Of the 766,044 inbound travelers screened for COVID-19 at 15 designated US airports between January 17 and September 13, 2020, 35 symptomatic individuals were referred for diagnostic testing, and nine COVID-19 cases were identified. Low case yield (one identified case per 85,000 screened travelers), resource and personnel requirements, and incomplete data capture render port of entry screening for infections like COVID-19 highly ineffective.

Study design

Cross-sectional

Study population and setting

On January 17, 2020, the United States Centers for Disease Control (CDC) implemented passenger screening at designated airports for travelers arriving by air from Wuhan, China.
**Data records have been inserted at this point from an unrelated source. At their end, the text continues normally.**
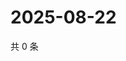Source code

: # 2025-08-22

共 0 条

<!-- BEGIN ZHIHUQUESTIONS -->
<!-- 最后更新时间 Fri Aug 22 2025 21:22:41 GMT+0800 (China Standard Time) -->

<!-- END ZHIHUQUESTIONS -->

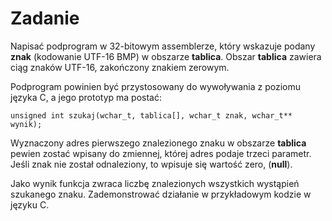# Zadanie

Napisać podprogram w 32-bitowym assemblerze, który wskazuje podany **znak**  (kodowanie UTF-16 BMP) w obszarze **tablica**. Obszar **tablica** zawiera ciąg znaków UTF-16, zakończony znakiem zerowym.  

Podprogram powinien być przystosowany do wywoływania z poziomu języka C,
a jego prototyp ma postać:

`unsigned int szukaj(wchar_t, tablica[], wchar_t znak, wchar_t** wynik);`

Wyznaczony adres pierwszego znalezionego znaku w obszarze **tablica** pewien zostać wpisany do zmiennej, której adres podaje trzeci parametr.
Jeśli znak nie został odnaleziony, to wpisuje się wartość zero, (**null**).  

Jako wynik funkcja zwraca liczbę znalezionych wszystkich wystąpień szukanego znaku.
Zademonstrować działanie w przykładowym kodzie w języku C.
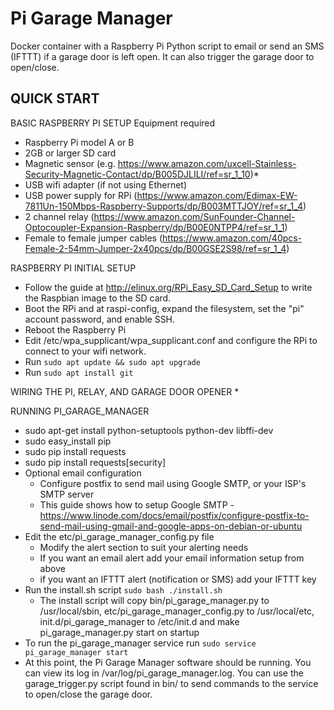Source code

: Pi Garage Manager
===============

Docker container with a Raspberry Pi Python script to email or send an SMS (IFTTT) if a garage door is left open. It can also trigger the garage door to open/close.

QUICK START
---------------
BASIC RASPBERRY PI SETUP
Equipment required
* Raspberry Pi model A or B
* 2GB or larger SD card
* Magnetic sensor (e.g. https://www.amazon.com/uxcell-Stainless-Security-Magnetic-Contact/dp/B005DJLILI/ref=sr_1_10)*
* USB wifi adapter (if not using Ethernet)
* USB power supply for RPi (https://www.amazon.com/Edimax-EW-7811Un-150Mbps-Raspberry-Supports/dp/B003MTTJOY/ref=sr_1_4)
* 2 channel relay (https://www.amazon.com/SunFounder-Channel-Optocoupler-Expansion-Raspberry/dp/B00E0NTPP4/ref=sr_1_1)
* Female to female jumper cables (https://www.amazon.com/40pcs-Female-2-54mm-Jumper-2x40pcs/dp/B00GSE2S98/ref=sr_1_4)

RASPBERRY PI INITIAL SETUP
* Follow the guide at http://elinux.org/RPi_Easy_SD_Card_Setup to write the Raspbian image to the SD card.
* Boot the RPi and at raspi-config, expand the filesystem, set the "pi" account password, and enable SSH.
* Reboot the Raspberry Pi
* Edit /etc/wpa_supplicant/wpa_supplicant.conf and configure the RPi to connect to your wifi network.
* Run `sudo apt update && sudo apt upgrade`
* Run `sudo apt install git`

WIRING THE PI, RELAY, AND GARAGE DOOR OPENER
* 

	
RUNNING PI_GARAGE_MANAGER
* sudo apt-get install python-setuptools python-dev libffi-dev
* sudo easy_install pip
* sudo pip install requests
* sudo pip install requests[security]
* Optional email configuration
	* Configure postfix to send mail using Google SMTP, or your ISP's SMTP server
	* This guide shows how to setup Google SMTP - https://www.linode.com/docs/email/postfix/configure-postfix-to-send-mail-using-gmail-and-google-apps-on-debian-or-ubuntu
* Edit the etc/pi_garage_manager_config.py file
	* Modify the alert section to suit your alerting needs
	* If you want an email alert add your email information setup from above
	* if you want an IFTTT alert (notification or SMS) add your IFTTT key
* Run the install.sh script `sudo bash ./install.sh`
	* The install script will copy bin/pi_garage_manager.py to /usr/local/sbin, etc/pi_garage_manager_config.py to /usr/local/etc, init.d/pi_garage_manager to /etc/init.d and make pi_garage_manager.py start on startup
* To run the pi_garage_manager service run `sudo service pi_garage_manager start`
* At this point, the Pi Garage Manager software should be running. You can view its log in /var/log/pi_garage_manager.log. You can use the garage_trigger.py script found in bin/ to send commands to the service to open/close the garage door.
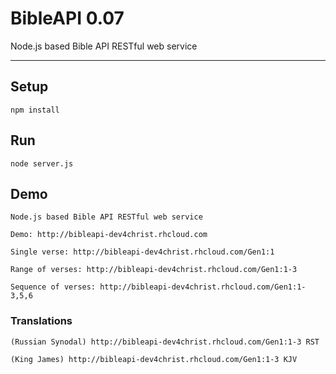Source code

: # BibleAPI 0.07
Node.js based Bible API RESTful web service

----
## Setup
    npm install

## Run
    node server.js

## Demo

    Node.js based Bible API RESTful web service

    Demo: http://bibleapi-dev4christ.rhcloud.com

    Single verse: http://bibleapi-dev4christ.rhcloud.com/Gen1:1

    Range of verses: http://bibleapi-dev4christ.rhcloud.com/Gen1:1-3

    Sequence of verses: http://bibleapi-dev4christ.rhcloud.com/Gen1:1-3,5,6

### Translations

    (Russian Synodal) http://bibleapi-dev4christ.rhcloud.com/Gen1:1-3 RST

    (King James) http://bibleapi-dev4christ.rhcloud.com/Gen1:1-3 KJV
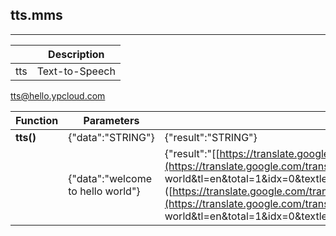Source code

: ## tts.mms

---

|  | Description |
| --- | --- |
| tts | Text-to-Speech |

tts@hello.ypcloud.com

| Function | Parameters | Return |
| --- | --- | --- |
| **tts\(\)** | {"data":"STRING"} | {"result":"STRING"} |
|  | {"data":"welcome to hello world"} | {"result":"\[[https://translate.google.com/translate\_tts?ie=UTF-8&q=welcome](https://translate.google.com/translate_tts?ie=UTF-8&q=welcome) to hello world&tl=en&total=1&idx=0&textlen=22&tk=909367.756928&client=t&prev=input&ttsspeed=1"}\]\([https://translate.google.com/translate\_tts?ie=UTF-8&q=welcome](https://translate.google.com/translate_tts?ie=UTF-8&q=welcome) to hello world&tl=en&total=1&idx=0&textlen=22&tk=909367.756928&client=t&prev=input&ttsspeed=1"}\) |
Enhanced traveler screening for COVID-19, which involved elicitation of travelers’ potential exposures and illness symptoms, was expanded to inbound travelers from areas with sustained, widespread COVID-19 transmission, including mainland China (February 2); Iran (March 2); Schengen areas of Europe, the United Kingdom, and Ireland (March 14 to 17); and Brazil (May 27). After screening, passengers’ information was forwarded to local health departments at their respective travel destinations. Passengers presenting with signs and symptoms of COVID-19 were isolated and referred to local health facilities for further assessment, including COVID-19 testing when available. The authors assessed performance of the screening program by describing the volume of travelers screened and the proportion of COVID-19 cases identified through enhanced screening at U.S. ports of entry.

Summary of Main Findings

Of the 766,044 travelers screened at 15 designated airports between January 1 and September 13, 2020 (the date traveler monitoring was suspended), 298 travelers (0.04%) were referred for follow-up assessment due to self-reported exposures or symptoms of COVID-19 infection. Forty symptomatic travelers were assessed at local health facilities, 35 of whom received COVID-19 testing by RT-PCR. Nine COVID-19 cases were identified of the 35 travelers tested, yielding a case identification ratio of 1 per 85,000 travelers screened. Fourteen additional COVID-19 cases were identified through other non-screening mechanisms, including diagnosis after travel to the United States or retroactive notification of positive test results prior to travel. Passenger information was forwarded to health departments for roughly 68% of screened travelers.

Study Strengths

The authors calculate the number of COVID-19 cases identified as a fraction of total travelers screened at designed U.S. airports from January 17 to September 13, 2020.

Limitations

Given the 14-day incubation period for COVID-19, passenger screening was likely to miss pre-symptomatic or asymptomatic cases; the true number of COVID-19 infections in screened passengers was, therefore, likely underestimated. As the authors aim to evaluate the airport-based screening program’s performance, inclusion of other performance metrics, like health workforce capacity (i.e., ratio of screening personnel to screened travelers), could have helped contextualize the reported findings.

Value added

This study is the first to evaluate the performance of the CDC’s traveler monitoring program for COVID-19 at designated U.S. ports of entry.